Once you have identified those companies likely to have the expertise to get your product manufactured, the next step is to determine their receptiveness to purchasing ideas from individuals. You need answers to these questions:
Does the company have a history of buying or licensing new products from individuals?
Does the company have a history of stealing ideas from inventors?
Does the company have existing products your idea can complement?
Does your idea fit with the company's product lines?
Has this company recently introduced a new product similar to yours, which it needs to protect?
Does the company have the necessary tools and work force to efficiently design, build and sell your idea?

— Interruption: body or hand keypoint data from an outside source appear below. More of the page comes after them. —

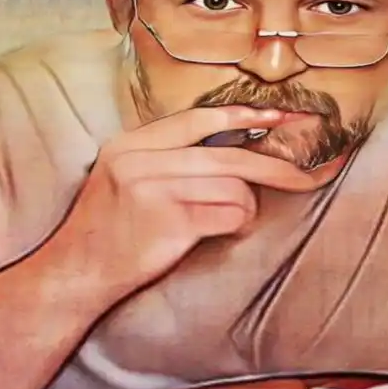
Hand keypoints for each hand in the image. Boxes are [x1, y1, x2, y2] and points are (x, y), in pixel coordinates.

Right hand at [49, 105, 329, 297]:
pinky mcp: (169, 221)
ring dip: (244, 207)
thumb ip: (167, 157)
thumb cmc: (111, 230)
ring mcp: (154, 188)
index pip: (199, 118)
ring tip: (226, 221)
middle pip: (229, 154)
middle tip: (311, 174)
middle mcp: (141, 159)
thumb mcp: (126, 177)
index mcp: (132, 143)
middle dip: (277, 165)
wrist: (76, 272)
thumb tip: (232, 149)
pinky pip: (228, 213)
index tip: (281, 116)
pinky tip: (221, 231)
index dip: (245, 116)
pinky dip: (236, 223)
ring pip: (234, 185)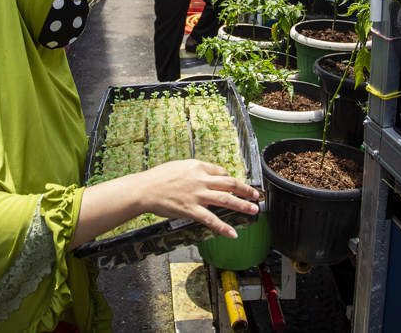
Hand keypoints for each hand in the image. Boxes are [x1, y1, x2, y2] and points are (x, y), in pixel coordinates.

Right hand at [135, 160, 260, 238]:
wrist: (144, 189)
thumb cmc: (158, 177)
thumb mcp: (178, 166)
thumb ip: (193, 171)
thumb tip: (205, 174)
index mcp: (197, 167)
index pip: (220, 172)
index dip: (230, 178)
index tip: (236, 184)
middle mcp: (200, 179)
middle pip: (229, 183)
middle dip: (245, 190)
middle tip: (256, 195)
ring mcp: (197, 195)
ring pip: (225, 200)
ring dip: (242, 205)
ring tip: (254, 210)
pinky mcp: (191, 210)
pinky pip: (211, 219)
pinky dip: (223, 227)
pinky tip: (232, 233)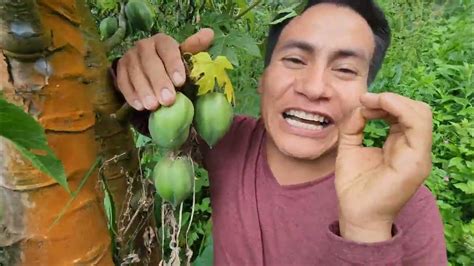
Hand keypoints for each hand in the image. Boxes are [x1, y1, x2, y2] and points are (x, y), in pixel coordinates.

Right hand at [116, 28, 213, 110]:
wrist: (149, 70)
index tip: (180, 82)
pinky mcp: (120, 70)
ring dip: (144, 91)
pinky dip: (131, 95)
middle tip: (168, 100)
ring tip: (153, 106)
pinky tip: (139, 107)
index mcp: (162, 41)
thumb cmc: (171, 65)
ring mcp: (130, 57)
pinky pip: (123, 83)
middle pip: (150, 63)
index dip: (174, 65)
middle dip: (159, 82)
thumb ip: (194, 48)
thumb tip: (209, 34)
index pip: (167, 49)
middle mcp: (144, 46)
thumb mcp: (183, 56)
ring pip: (135, 73)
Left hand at [335, 92, 432, 242]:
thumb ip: (354, 125)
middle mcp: (413, 149)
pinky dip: (399, 108)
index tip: (363, 100)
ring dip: (394, 101)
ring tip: (370, 101)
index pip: (405, 114)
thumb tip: (361, 106)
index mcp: (401, 145)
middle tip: (365, 100)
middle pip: (416, 110)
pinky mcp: (416, 161)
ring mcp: (418, 155)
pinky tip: (379, 106)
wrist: (355, 213)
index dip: (385, 102)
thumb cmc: (354, 185)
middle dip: (390, 99)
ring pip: (421, 113)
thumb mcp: (350, 147)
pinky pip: (418, 125)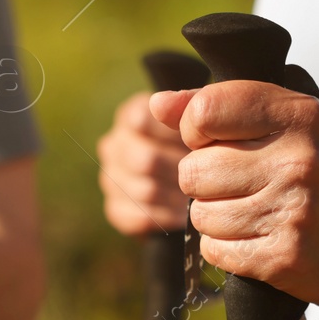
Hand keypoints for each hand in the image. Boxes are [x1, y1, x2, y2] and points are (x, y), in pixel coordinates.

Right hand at [96, 91, 190, 235]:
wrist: (199, 185)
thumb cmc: (203, 147)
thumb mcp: (200, 123)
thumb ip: (186, 106)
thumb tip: (159, 102)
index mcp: (130, 117)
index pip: (142, 121)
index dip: (175, 136)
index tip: (199, 144)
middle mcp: (113, 145)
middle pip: (146, 160)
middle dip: (182, 170)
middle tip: (208, 177)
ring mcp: (110, 178)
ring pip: (146, 191)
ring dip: (179, 196)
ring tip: (202, 197)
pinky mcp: (114, 209)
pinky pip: (140, 217)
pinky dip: (167, 217)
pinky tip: (182, 214)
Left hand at [151, 80, 318, 305]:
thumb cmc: (296, 172)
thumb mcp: (270, 125)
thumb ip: (211, 107)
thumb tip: (157, 105)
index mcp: (299, 115)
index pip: (204, 112)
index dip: (196, 131)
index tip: (218, 141)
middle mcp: (300, 160)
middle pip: (193, 171)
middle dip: (202, 182)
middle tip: (238, 185)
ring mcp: (294, 211)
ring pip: (200, 215)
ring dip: (213, 218)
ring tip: (249, 213)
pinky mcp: (283, 256)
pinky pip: (214, 250)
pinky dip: (224, 249)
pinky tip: (254, 239)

You will have gotten the answers to some of these questions through the research you've already gathered. If a company is publicly traded, information on license agreements and litigation can be obtained through the company's required financial filings and annual reports. Additional information can be obtained through the Better Business Bureau, a Dun & Bradstreet Business Information Report or by having an attorney conduct a litigation search on the company.
Find out as much as you can about the financial condition of the prospective company. You need to know if it's going to be around to market the product and pay you what you're owed. This is a difficult task, especially if it's privately owned. Search the Web or visit the library to research articles about the company. Talk to the company's sales representatives, suppliers or customers to get a feel for the company.
If you discover something negative about the company's financial situation, this isn't necessarily a bad thing. A company in a financial crunch can still be a good licensee if it sees your idea as a way to save the company.